KANSAS CITY (MO)
National Catholic Reporter
October 25, 2020
By Joshua J. McElwee
Rome – Pope Francis named 13 new Catholic cardinals Oct. 25, including two Vatican officials; archbishops in Rwanda, the Philippines and Chile; and Washington, D.C. Archbishop Wilton Gregory.
In an unexpected announcement at the end of the pontiff’s traditional Angelus prayer, the pontiff said he would install the new cardinals during a consistory at the Vatican Nov. 28 — setting the stage for an unusual and possibly unprecedented ceremony, held during the midst of a continuing global pandemic.
Gregory, who has served as the archbishop of Washington since May 2019, will be the fourth American cardinal created by Francis, following Chicago’s Blase Cupich, Newark’s Joseph Tobin and Kevin Farrell, the prefect of the Vatican’s Dicastery for Laity, Family and Life.
Five of the other new cardinals named lead global dioceses: Kigali, Rwanda Archbishop Antoine Kambanda; Capiz, Philippines Archbishop Jose Advincula; Santiago, Chile Archbishop Celestino Aos Braco; Brunei Apostolic Vicar Bishop Cornelius Sim; and Siena, Italy Archbishop Augusto Paolo Lojudice.
########################################
• _The problem_: According to the news report on the new cardinals, when and where will the pope install them?

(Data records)
########################################
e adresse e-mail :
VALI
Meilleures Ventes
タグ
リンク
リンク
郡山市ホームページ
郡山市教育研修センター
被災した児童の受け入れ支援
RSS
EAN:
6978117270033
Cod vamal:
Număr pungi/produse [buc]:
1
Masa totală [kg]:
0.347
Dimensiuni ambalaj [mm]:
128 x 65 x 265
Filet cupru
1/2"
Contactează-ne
########################################
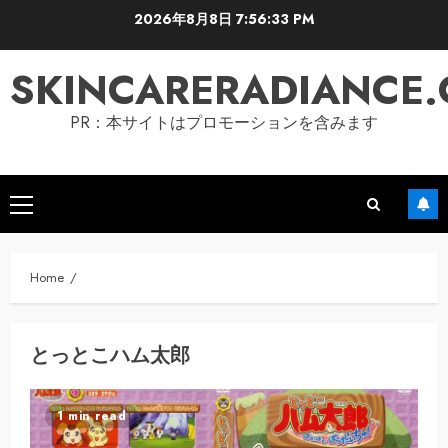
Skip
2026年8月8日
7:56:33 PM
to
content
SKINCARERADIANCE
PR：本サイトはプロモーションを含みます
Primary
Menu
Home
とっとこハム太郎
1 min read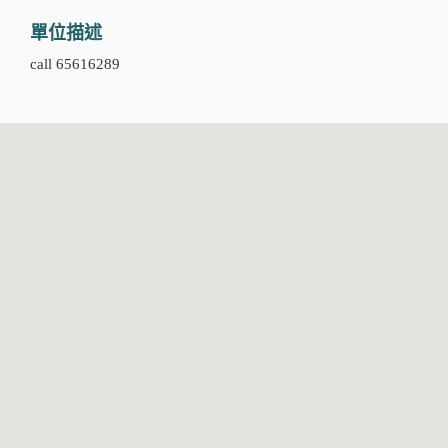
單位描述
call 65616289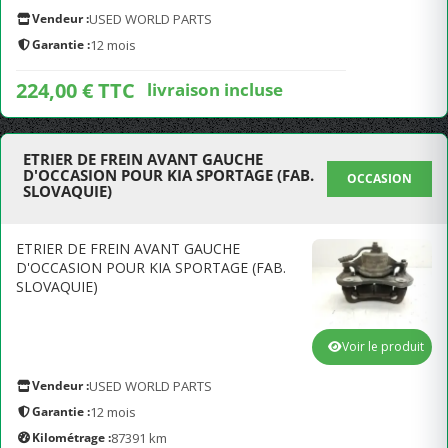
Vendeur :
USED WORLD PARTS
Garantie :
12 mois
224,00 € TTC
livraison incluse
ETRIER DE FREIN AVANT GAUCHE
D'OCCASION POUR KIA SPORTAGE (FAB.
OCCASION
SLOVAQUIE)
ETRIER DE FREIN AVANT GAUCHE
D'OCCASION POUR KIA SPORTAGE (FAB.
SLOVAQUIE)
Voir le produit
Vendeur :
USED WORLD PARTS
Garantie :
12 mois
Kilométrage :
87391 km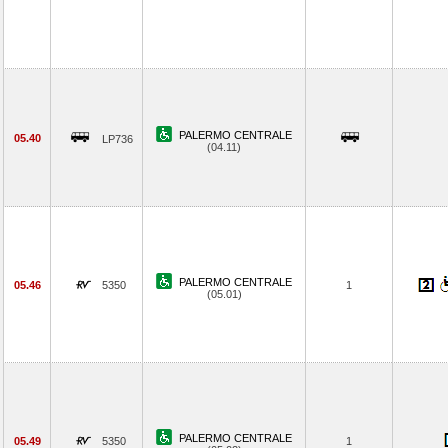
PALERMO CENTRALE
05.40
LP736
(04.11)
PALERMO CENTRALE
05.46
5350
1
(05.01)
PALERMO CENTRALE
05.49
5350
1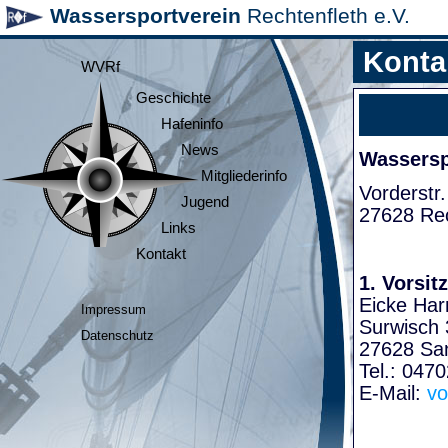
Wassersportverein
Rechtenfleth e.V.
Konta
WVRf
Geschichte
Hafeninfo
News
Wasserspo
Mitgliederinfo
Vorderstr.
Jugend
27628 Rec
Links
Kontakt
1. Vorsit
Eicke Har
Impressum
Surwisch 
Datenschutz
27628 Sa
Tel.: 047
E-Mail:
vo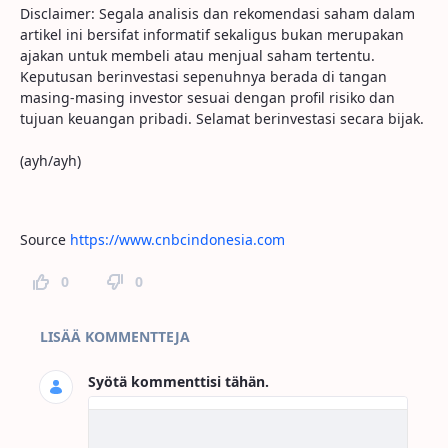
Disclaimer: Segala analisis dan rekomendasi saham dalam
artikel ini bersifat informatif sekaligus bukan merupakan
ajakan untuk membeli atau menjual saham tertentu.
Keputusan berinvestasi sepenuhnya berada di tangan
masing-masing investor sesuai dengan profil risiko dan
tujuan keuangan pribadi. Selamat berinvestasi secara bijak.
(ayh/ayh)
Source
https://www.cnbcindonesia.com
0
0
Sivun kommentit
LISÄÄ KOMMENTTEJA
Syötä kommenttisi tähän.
########################################
• _Response to this task_: During a consistory at the Vatican on Nov. 28.